Una manifestazione che celebra la Liberazione dell’Italia dal nazifascismo può permettere che sfilino persone, che provocatoriamente o meno, associano la Brigata dell’esercito britannico che combatté in Italia allo Stato di Israele? Non voglio qui discutere dei metodi utilizzati dai manifestanti, che sono andati dalla legittima protesta a gesti gravi e certo non condivisibili. Quello che voglio dire è che la rabbia dei manifestanti è più che legittima, e che non c’entra l’essere ebrei, come ha detto Matteo Renzi (il quale a Otto e mezzo ha affermato “Quando trovo qualcuno che dice che gli ebrei non possono festeggiare il 25 aprile, quello è un cretino”). Ma occorre aggiungere qualche motivo di perplessità rispetto all’uso strumentale della Brigata.

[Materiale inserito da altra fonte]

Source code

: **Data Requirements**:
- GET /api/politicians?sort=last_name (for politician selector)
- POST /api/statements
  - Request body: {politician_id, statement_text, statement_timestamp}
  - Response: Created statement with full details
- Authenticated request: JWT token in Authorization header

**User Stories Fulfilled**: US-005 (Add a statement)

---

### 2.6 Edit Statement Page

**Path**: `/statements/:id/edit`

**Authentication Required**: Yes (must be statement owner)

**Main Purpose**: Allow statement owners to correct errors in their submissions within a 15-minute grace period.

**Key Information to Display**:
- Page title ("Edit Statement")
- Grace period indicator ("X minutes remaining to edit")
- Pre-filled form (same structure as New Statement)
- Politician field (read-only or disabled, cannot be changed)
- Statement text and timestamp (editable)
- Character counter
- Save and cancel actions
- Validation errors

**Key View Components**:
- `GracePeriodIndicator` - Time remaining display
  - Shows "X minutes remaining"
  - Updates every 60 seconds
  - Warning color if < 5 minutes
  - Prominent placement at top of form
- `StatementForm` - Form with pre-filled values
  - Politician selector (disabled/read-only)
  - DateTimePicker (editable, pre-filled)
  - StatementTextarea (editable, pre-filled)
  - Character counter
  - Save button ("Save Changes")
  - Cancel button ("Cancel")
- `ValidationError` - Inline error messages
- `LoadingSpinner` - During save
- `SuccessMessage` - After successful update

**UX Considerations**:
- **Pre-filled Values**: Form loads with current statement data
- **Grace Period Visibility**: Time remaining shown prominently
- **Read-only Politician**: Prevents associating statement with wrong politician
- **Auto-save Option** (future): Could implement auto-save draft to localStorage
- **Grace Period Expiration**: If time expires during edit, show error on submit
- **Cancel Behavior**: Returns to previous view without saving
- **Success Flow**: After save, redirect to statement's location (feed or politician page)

Mi pare infatti che la stampa italiana abbia trascurato completamente alcune rivelazioni emerse nel corso di quest’anno a proposito della condotta dell’esercito israeliano durante la Nakba e che si collegano proprio alla Brigata ebraica.
Nel 2024 è stato infatti ritrovato un archivio contenente documenti di vario genere, alcuni per esempio relativi al Massacro di Hula e al processo a Shmuel Lahis, principale responsabile dell’eccidio. Tra le testimonianze più scioccanti, quella di Mordechai Makleff. Makleff, poi terzo capo di stato maggiore dell’IDF, disse al processo: “Ci furono operazioni in cui il potenziale nemico, ovvero i civili, fu annientato. […] L’intenzione era quella di espellerli. È impossibile espellere 114.000 persone che vivevano [in Galilea] senza ricorrere al terrore. Ci deve essere stato un elemento di terrore iniziale affinché se ne andassero”. Ora, Makleff era membro della Brigata ebraica. Egli non solo riconobbe genericamente la politica di massacro ed espulsione degli arabi durante la sua testimonianza al processo contro Lahis (poi amnistiato), ma partecipò per esempio alla rappresaglia denominata ‘Operazione Shoshana’ che nel 1953 sterminò 60 civili palestinesi; così come aveva partecipato alla battaglia per la dearabizzazione di Haifa come comandante della Brigata Carmeli. Cose, queste ultime, note.
Assieme a Makleff è stata rinvenuta la testimonianza di un altro capo della Carmeli, Maxim Cohen, che spiegava come espellere un intero villaggio: “Basta tagliare l’orecchio a uno degli arabi sotto gli occhi di tutti, e scapperanno”. Come aveva scritto Ilan Pappé nel suo La pulizia etnica della Palestina, “Makleff orchestrò la campagna di epurazione e gli ordini che diede alle sue truppe erano chiari e semplici: «Uccidete ogni arabo che incontrate, bruciate ogni oggetto infiammabile e buttate giù le porte delle case con l’esplosivo»”. Sostiene il Centro studi nazionale Brigata ebraica che “l’esperienza militare conseguita dagli uomini della Brigata Ebraica si rivelò estremamente formativa e fu determinante per le sorti della guerra di Indipendenza dello Stato di Israele, tant’è che furono proprio due reduci della campagna d’Italia, i brigadieri Mordechai Markleff e Haim Laskov, a ricoprire il ruolo di Capo di Stato Maggiore del neonato esercito nazionale”.
Ecco: se, come sostiene Stefano Levi della Torre, “La brigata ebbe meriti a suo tempo”, molte nubi si addensano su alcuni suoi membri, e si proiettano sull’oggi, proprio mentre – a quanto si legge – l’attentatore di Roma, membro della comunità ebraica, si dichiara (smentito) appartenente alla Brigata.